1. Se a confusão se desfizer, renasce a obrigação com os seus acessórios, mesmo em relação a terceiro, quando o facto que a destrói seja anterior à própria confusão.
2. Quando a cessação da confusão for imputável ao credor, não renascem as garantias prestadas por terceiro, salvo se este conhecia o vício na data em que teve notícia da confusão.

Título II

Dos contratos em especial

Capítulo I

Compra e venda

Secção I

Disposições gerais

Artigo 874.º

(Noção)

Compra e venda é o contrato pelo qual se transmite a propriedade de uma coisa, ou outro direito, mediante um preço.

Artigo 876.º

(Venda de coisa ou direito litigioso)

1. Não podem ser compradores de coisa ou direito litigioso, quer directamente, quer por interposta pessoa, aqueles a quem a lei não permite que seja feita a cessão de créditos ou direitos litigiosos, conforme se dispõe no capítulo respectivo.
2. A venda feita com quebra do disposto no número anterior, além de nula, sujeita o comprador, nos termos gerais, à obrigação de reparar os danos causados.
3. A nulidade não pode ser invocada pelo comprador.

Artigo 877.º

(Venda a filhos ou netos)

1. Os pais e avós não podem vender a filhos ou netos, se os outros filhos ou netos não consentirem na venda; o consentimento dos descendentes, quando não possa ser prestado ou seja recusado, é susceptível de suprimento judicial.
2. A venda feita com quebra do que preceitua o número anterior é anulável; a anulação pode ser pedida pelos filhos ou netos que não deram o seu consentimento, dentro do prazo de um ano a contar do conhecimento da celebração do contrato, ou do termo da incapacidade, se forem incapazes.
3. A proibição não abrange a dação em cumprimento feita pelo ascendente.

Artigo 878.º

(Despesas do contrato)

Na falta de convenção em contrário, as despesas do contrato e outras acessórias ficam a cargo do comprador.

Secção II

Efeitos da compra e venda

Artigo 879.º

(Efeitos essenciais)

A compra e venda tem como efeitos essenciais:
a) A transmissão da propriedade da coisa ou da titularidade do direito;
b) A obrigação de entregar a coisa;
c) A obrigação de pagar o preço.

Artigo 880.º

(Bens futuros, frutos pendentes e partes componentes ou integrantes)

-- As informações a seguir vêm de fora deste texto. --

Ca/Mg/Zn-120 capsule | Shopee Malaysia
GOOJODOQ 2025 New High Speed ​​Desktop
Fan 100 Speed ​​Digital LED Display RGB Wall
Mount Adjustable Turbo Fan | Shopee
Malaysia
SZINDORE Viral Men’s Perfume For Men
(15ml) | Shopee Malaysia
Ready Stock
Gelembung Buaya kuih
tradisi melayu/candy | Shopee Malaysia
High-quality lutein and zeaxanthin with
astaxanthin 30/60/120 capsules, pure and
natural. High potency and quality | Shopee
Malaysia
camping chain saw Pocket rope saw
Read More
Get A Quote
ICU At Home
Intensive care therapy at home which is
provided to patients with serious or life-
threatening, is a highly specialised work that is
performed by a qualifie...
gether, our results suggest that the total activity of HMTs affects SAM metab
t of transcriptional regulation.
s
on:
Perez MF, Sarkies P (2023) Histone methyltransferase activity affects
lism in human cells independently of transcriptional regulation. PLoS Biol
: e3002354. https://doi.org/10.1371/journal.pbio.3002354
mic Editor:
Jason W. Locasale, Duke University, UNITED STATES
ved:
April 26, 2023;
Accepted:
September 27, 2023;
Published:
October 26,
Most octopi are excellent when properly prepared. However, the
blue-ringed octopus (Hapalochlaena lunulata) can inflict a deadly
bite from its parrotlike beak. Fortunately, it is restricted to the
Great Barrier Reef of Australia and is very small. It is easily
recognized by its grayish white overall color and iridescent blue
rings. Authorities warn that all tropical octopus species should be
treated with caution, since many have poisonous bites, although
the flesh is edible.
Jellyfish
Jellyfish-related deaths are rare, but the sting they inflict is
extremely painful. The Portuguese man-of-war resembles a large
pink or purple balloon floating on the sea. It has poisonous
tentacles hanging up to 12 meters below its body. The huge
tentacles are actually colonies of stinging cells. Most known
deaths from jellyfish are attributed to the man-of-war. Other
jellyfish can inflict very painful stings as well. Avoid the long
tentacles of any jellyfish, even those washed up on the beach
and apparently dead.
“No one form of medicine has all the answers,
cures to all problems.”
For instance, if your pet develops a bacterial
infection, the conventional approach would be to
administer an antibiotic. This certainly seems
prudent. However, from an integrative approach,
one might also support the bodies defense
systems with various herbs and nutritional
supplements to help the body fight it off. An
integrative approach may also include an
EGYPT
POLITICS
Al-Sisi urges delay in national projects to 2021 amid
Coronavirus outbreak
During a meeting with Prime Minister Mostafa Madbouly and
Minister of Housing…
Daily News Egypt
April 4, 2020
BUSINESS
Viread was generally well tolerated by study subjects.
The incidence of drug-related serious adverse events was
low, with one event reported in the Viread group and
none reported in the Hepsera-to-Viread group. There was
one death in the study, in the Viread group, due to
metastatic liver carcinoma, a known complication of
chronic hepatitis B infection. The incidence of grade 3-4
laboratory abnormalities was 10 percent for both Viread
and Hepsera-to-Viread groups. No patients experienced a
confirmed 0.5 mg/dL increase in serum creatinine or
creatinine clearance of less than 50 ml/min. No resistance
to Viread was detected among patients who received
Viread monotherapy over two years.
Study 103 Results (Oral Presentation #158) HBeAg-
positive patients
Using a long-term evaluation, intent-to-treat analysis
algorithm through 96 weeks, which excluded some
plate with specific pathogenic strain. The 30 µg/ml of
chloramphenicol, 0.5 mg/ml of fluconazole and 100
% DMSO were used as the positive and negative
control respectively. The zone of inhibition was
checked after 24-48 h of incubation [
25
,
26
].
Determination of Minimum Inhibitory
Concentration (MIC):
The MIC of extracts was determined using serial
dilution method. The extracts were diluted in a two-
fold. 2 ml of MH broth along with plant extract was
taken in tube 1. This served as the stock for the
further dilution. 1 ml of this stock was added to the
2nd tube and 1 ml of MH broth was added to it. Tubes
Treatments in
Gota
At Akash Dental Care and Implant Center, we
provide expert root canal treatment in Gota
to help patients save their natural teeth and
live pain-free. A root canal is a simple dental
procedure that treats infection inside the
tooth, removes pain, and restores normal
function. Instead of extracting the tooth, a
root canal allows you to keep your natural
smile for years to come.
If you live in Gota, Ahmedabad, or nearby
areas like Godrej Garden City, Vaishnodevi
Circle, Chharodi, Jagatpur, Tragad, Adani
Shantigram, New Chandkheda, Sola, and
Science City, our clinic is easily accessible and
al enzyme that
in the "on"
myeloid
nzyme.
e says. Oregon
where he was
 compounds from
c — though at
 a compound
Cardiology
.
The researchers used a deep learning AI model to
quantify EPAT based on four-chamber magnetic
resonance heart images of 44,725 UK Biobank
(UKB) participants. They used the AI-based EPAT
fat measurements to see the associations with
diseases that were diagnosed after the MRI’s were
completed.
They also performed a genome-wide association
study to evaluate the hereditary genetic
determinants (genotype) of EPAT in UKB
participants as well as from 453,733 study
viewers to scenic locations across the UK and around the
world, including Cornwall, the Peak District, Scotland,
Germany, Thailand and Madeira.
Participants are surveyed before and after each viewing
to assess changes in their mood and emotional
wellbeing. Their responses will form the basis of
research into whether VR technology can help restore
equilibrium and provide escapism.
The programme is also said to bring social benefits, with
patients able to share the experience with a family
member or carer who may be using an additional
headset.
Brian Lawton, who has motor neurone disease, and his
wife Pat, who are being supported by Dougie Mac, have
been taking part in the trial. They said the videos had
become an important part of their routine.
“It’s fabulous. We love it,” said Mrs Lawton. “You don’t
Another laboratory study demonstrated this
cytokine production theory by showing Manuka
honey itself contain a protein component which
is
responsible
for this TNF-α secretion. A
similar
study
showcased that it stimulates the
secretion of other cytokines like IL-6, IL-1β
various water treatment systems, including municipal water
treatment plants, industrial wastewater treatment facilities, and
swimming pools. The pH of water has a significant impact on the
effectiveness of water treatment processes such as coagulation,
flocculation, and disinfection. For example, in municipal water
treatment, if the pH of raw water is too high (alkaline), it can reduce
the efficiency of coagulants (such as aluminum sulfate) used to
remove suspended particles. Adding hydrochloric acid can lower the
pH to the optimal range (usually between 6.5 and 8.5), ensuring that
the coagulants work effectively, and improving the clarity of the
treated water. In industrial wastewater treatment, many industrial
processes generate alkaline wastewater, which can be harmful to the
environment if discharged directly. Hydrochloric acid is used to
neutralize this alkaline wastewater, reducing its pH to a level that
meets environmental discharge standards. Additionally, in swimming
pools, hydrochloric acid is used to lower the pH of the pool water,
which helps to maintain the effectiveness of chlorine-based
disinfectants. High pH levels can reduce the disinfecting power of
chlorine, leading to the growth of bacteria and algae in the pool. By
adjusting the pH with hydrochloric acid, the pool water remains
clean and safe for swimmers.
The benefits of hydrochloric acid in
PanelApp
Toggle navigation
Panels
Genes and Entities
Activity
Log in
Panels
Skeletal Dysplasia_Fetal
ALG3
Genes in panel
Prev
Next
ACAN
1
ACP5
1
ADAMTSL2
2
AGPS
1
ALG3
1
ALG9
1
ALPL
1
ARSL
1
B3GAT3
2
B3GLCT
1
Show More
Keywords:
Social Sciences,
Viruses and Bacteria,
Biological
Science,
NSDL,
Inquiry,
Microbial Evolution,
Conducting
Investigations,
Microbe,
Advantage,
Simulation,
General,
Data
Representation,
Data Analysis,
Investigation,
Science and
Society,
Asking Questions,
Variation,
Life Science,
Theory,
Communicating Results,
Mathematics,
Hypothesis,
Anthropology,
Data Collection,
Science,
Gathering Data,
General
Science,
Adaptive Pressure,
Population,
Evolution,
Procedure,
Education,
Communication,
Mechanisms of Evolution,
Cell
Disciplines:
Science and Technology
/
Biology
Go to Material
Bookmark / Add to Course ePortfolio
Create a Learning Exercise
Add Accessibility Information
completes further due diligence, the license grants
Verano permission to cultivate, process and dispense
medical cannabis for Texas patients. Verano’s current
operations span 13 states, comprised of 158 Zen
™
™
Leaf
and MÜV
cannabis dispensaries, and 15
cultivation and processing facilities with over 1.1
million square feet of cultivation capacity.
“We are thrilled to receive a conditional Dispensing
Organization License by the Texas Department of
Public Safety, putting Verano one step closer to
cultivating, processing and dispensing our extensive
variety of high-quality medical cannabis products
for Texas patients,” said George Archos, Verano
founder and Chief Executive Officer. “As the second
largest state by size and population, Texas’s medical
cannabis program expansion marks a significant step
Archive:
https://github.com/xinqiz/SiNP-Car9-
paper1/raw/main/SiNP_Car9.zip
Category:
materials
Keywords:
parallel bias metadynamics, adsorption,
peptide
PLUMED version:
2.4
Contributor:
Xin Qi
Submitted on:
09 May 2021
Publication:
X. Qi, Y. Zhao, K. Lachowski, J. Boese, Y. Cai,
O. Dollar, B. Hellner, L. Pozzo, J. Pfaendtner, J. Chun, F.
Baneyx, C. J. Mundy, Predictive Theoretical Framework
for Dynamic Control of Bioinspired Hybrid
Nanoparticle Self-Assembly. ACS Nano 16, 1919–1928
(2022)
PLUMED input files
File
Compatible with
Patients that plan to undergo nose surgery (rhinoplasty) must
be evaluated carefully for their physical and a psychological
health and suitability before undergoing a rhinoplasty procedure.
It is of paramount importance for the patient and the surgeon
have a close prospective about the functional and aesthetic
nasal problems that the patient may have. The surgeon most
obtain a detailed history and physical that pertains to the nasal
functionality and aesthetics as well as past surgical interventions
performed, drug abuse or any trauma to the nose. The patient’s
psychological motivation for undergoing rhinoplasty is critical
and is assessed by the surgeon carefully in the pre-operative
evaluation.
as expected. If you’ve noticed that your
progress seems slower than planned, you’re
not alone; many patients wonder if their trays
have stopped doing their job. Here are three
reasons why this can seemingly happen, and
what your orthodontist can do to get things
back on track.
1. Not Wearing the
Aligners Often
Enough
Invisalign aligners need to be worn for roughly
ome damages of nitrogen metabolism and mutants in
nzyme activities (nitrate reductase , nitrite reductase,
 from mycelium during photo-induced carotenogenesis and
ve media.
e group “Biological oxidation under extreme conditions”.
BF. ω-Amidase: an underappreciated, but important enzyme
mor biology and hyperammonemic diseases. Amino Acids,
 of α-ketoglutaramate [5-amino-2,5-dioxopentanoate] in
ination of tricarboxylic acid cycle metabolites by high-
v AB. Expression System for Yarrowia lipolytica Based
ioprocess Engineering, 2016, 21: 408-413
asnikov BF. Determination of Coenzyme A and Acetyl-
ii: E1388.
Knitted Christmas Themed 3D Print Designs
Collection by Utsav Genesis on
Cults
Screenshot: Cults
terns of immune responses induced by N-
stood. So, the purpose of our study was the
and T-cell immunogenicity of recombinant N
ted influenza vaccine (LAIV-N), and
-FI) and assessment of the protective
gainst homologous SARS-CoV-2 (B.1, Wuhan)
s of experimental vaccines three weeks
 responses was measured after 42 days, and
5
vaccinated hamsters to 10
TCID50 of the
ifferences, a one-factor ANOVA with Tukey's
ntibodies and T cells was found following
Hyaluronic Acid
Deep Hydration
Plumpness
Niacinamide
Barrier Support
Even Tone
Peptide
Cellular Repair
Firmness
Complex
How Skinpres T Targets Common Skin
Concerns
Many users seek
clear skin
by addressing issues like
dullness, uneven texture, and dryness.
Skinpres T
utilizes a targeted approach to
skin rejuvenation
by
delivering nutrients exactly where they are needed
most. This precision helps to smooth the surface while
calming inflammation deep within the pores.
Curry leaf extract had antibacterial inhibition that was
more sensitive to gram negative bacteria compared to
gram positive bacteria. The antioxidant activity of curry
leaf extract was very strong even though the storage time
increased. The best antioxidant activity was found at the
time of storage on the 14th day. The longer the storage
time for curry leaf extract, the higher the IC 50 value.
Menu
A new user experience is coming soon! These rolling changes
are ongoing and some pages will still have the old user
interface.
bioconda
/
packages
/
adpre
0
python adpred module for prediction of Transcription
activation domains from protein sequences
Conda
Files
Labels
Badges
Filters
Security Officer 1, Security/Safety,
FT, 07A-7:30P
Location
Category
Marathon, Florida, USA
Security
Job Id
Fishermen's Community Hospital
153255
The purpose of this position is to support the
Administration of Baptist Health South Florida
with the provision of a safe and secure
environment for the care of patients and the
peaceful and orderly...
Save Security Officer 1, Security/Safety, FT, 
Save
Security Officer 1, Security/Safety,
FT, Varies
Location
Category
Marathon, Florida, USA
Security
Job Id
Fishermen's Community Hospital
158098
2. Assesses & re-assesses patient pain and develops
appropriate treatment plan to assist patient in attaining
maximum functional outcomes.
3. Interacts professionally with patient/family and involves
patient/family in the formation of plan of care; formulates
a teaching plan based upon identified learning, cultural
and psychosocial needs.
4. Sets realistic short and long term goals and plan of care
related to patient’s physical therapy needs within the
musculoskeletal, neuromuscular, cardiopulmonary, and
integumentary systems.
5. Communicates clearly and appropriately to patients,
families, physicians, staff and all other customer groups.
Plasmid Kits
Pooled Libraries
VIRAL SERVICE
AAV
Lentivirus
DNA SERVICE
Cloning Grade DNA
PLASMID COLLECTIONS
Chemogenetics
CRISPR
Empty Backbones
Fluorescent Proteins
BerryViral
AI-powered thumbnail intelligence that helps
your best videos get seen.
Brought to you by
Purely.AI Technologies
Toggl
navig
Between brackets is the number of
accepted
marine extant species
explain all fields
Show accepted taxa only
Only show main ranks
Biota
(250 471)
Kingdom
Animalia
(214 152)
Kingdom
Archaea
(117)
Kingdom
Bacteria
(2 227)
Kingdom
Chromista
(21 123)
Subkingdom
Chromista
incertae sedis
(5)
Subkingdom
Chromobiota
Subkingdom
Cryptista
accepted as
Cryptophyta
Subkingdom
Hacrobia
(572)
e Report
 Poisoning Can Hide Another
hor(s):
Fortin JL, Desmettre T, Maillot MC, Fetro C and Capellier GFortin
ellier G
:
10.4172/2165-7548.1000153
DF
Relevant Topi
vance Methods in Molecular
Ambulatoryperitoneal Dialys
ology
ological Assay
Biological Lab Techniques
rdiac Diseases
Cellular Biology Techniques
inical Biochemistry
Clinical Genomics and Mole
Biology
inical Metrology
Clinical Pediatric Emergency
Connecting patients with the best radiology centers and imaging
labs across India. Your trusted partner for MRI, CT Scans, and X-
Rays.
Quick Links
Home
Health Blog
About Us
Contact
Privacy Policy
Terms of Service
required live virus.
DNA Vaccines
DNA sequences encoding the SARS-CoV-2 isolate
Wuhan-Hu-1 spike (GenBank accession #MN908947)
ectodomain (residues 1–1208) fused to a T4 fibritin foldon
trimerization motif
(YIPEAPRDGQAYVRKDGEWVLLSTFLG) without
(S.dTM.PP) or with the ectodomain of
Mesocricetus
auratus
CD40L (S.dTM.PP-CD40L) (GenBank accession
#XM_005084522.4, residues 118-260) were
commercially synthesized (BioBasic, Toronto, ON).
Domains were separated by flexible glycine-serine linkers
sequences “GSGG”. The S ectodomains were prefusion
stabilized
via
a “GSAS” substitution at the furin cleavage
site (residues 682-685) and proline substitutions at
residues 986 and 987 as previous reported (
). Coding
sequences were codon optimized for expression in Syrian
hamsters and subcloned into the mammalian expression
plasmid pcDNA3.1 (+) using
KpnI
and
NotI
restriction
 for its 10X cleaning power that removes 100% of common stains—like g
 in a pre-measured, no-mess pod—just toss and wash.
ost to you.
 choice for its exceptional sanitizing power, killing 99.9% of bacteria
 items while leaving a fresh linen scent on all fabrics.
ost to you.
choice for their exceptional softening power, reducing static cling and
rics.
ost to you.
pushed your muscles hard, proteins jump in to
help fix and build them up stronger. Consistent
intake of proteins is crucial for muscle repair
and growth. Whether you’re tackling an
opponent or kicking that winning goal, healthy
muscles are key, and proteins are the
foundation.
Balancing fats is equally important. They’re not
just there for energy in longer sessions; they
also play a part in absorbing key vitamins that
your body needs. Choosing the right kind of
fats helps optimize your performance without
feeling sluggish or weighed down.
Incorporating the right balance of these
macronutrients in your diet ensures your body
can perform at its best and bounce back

1. Na venda de bens futuros, de frutos pendentes ou de partes componentes ou integrantes de uma coisa, o vendedor fica obrigado a exercer as diligências necessárias para que o comprador adquira os bens vendidos, segundo o que for estipulado ou resultar das circunstâncias do contrato.
2. Se as partes atribuírem ao contrato carácter aleatório, é devido o preço, ainda que a transmissão dos bens não chegue a verificar-se.